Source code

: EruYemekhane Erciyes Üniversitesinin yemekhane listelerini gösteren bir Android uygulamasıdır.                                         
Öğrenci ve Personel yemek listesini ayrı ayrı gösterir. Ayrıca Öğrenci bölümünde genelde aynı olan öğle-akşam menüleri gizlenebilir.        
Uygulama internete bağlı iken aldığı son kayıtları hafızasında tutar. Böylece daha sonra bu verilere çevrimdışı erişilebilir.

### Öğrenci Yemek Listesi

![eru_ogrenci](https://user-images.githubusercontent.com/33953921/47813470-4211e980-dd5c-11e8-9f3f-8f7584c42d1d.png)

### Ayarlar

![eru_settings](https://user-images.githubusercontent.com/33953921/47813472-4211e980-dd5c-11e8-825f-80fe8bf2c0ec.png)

####

■ **DIRECTIONS FOR THIS TASK**
All of the entries above, written out exactly, make up the reply.

■ **FINISHED EXERCISE**
Source code

: EruYemekhane Erciyes Üniversitesinin yemekhane listelerini gösteren bir Android uygulamasıdır.                                         
Öğrenci ve Personel yemek listesini ayrı ayrı gösterir. Ayrıca Öğrenci bölümünde genelde aynı olan öğle-akşam menüleri gizlenebilir.        
Uygulama internete bağlı iken aldığı son kayıtları hafızasında tutar. Böylece daha sonra bu verilere çevrimdışı erişilebilir.

### Öğrenci Yemek Listesi

![eru_ogrenci](https://user-images.githubusercontent.com/33953921/47813470-4211e980-dd5c-11e8-9f3f-8f7584c42d1d.png)

### Ayarlar

![eru_settings](https://user-images.githubusercontent.com/33953921/47813472-4211e980-dd5c-11e8-825f-80fe8bf2c0ec.png)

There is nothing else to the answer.